A squirrel cut my watermelon harvest by half!
OK, so he (or she) decreased the harvest from two melons to one, which is hardly a huge difference, but still.
Like many others, I took up vegetable gardening during the quarantines of 2020, thanks largely to a free, virtual, self-paced New Mexico State University gardening course called Seeds to Supper. It even included free seeds.

Argen Marie Duncan
Six or seven years before, someone had given me a packet of watermelon seeds for reasons I don’t remember. I was living in an apartment with no private yard at the time, so the packet just sat in a drawer.
I don’t even really care for watermelon. (I know, I know, that’s practically unAmerican.)
In 2020, I figured I might as well see if the seeds were still good, since I was planting anyway. Feeling less than optimistic, I dumped the whole packet into a mound of soil.
I briefly watered that watermelon mound with the rest of the garden. Then, I decided the seeds were too old to sprout and gave up.
Weeks later, the monsoon rains came and, to my surprise, up popped watermelon plants — so many that I had to uproot some of them. I had obviously underestimated the longevity of seeds.
By then, it was late in the growing season, so not many melons had time to develop. I watched two or three tiny melons grow.

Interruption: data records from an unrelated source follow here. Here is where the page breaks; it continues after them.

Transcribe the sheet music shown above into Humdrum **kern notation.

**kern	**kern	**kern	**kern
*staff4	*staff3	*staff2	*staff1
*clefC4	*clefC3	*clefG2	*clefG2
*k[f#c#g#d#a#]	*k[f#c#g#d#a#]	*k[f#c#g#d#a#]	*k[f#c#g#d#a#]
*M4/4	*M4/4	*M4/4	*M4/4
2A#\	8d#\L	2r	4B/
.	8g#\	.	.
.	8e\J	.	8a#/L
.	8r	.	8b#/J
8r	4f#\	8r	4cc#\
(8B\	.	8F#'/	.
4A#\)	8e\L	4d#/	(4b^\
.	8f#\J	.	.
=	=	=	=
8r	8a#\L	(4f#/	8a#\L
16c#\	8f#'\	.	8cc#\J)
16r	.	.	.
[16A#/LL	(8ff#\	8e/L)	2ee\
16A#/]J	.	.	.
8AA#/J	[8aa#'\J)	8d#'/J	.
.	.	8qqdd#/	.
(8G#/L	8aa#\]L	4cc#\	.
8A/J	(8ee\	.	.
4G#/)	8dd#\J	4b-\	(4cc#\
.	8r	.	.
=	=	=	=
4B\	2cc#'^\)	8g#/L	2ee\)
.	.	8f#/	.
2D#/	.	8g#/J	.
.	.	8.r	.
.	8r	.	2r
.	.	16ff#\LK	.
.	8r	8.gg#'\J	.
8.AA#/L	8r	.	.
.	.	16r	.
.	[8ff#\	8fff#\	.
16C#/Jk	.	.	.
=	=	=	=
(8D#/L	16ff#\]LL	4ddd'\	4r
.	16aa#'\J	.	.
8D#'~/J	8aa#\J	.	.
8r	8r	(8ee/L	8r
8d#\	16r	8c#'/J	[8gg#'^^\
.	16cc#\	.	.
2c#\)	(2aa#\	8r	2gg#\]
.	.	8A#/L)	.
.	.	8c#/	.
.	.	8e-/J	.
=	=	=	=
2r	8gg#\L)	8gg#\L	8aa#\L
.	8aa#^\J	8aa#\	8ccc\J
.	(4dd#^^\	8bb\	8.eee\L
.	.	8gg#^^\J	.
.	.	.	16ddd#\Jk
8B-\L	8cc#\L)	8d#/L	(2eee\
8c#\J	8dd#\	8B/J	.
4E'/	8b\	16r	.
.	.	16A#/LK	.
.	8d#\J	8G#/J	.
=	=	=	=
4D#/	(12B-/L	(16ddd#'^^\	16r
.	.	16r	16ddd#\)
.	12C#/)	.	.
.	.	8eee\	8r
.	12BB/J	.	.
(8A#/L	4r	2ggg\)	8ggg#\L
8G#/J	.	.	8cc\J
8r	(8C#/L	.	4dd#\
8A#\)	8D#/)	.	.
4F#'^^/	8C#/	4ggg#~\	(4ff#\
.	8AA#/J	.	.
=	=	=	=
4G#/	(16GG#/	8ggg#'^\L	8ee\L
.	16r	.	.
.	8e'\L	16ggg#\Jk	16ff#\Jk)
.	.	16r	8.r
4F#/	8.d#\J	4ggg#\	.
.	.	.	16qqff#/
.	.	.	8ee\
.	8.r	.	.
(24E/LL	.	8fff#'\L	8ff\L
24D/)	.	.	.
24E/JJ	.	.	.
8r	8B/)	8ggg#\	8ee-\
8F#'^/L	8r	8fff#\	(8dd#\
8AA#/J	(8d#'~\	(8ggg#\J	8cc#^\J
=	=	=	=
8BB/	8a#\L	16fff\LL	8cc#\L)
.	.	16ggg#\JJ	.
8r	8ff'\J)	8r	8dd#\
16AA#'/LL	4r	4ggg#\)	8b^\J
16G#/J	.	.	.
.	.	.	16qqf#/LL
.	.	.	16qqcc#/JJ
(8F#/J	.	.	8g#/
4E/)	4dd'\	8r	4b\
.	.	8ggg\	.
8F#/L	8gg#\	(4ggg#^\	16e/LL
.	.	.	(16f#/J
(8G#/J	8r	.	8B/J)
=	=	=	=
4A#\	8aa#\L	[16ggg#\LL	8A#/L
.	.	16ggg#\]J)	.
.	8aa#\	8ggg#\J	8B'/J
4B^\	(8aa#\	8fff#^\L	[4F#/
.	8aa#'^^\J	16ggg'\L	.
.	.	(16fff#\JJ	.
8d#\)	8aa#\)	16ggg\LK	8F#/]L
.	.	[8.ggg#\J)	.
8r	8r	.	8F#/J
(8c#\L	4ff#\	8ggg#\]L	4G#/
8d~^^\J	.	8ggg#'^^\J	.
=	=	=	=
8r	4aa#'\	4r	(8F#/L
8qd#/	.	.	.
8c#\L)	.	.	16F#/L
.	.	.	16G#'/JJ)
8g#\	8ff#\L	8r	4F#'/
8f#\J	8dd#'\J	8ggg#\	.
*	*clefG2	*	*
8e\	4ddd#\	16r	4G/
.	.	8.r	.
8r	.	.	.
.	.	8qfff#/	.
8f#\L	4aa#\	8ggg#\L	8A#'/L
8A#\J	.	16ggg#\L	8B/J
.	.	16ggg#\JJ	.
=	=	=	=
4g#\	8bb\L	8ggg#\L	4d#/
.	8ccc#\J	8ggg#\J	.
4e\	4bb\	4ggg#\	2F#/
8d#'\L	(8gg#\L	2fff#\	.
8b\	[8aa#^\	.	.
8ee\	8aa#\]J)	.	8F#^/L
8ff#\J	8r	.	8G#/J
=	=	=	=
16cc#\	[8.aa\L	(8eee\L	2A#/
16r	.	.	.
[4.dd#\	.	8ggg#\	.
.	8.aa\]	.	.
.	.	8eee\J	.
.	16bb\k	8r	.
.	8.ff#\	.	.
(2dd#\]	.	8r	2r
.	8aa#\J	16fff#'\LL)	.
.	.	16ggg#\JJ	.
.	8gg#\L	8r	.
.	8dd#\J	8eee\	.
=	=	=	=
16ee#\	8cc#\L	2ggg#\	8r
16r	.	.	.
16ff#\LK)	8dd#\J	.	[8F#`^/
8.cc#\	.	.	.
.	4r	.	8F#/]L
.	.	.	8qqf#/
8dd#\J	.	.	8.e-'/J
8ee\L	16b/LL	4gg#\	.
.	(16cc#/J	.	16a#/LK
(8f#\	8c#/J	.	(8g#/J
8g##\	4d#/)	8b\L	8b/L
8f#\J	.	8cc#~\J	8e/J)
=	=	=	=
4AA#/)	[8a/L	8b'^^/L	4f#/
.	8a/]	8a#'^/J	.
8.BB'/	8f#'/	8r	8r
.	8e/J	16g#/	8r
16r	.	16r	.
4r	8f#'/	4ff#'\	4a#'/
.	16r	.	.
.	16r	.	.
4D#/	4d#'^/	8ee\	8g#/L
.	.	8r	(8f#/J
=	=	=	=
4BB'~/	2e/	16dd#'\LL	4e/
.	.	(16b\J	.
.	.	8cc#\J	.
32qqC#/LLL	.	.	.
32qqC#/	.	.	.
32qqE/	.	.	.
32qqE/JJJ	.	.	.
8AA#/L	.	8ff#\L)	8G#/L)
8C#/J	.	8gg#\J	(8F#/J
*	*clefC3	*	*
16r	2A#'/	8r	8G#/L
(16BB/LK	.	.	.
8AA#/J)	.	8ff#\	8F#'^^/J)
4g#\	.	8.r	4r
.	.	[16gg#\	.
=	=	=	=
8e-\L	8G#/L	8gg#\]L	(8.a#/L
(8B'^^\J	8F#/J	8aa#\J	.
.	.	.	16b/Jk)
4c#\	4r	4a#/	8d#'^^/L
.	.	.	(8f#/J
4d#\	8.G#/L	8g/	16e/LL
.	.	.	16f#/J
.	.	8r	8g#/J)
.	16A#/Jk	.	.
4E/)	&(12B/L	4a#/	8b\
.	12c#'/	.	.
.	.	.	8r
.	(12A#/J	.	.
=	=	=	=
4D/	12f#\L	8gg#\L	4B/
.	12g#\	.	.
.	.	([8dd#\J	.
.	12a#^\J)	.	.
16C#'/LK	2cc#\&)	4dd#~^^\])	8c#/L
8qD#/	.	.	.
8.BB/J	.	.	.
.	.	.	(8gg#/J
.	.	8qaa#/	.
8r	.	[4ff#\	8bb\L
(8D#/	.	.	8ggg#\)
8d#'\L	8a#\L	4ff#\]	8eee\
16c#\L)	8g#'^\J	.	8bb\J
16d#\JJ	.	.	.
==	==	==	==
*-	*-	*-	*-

The Ornery Neighborhood Squirrel hangs out on news editor Argen Marie Duncan’s back wall in a previous spring. Argen Marie Duncan / Observer
Meanwhile, I noticed a squirrel hanging out on my cinderblock backyard fence on many mornings. I designated it a “he” and took a few photos, because that’s what we do when we see something cute in the 21st century. The squirrel sometimes raided the compost in the garden. He left discarded produce scraps lying around, but he wasn’t really hurting anything.
One day, I found the biggest, but still unripe, melon had been pulled from the vine, rolled a few feet away and chewed up on one side.
The culprit had to be the squirrel.
Now he was messing with my harvest, and I was miffed.
My neighbor across the street said a squirrel often ran along her back wall as her two dogs barked madly and raced after it in a frenzy. It seemed like the rodent was taunting the dogs.
I don’t know if it was the same squirrel, but teasing dogs seems in line with stealing watermelons.
I named him Ornery Neighborhood Squirrel, or Ons for short. Still, it was fun to see him on the fence, so I didn’t do anything about him.
A single watermelon ripened before the frost that year, and I split it between two friends.
Ons disappeared during the winter and reappeared briefly on my fence in March 2021. I haven’t seen him since.
I guess he either moved on or met his demise.
I harvested six or eight watermelons last year. No one stole or chewed a single one.
It was nice not to have to worry about a furry little garden thief.
Still, I miss seeing that Ornery Neighborhood Squirrel on my fence in the mornings.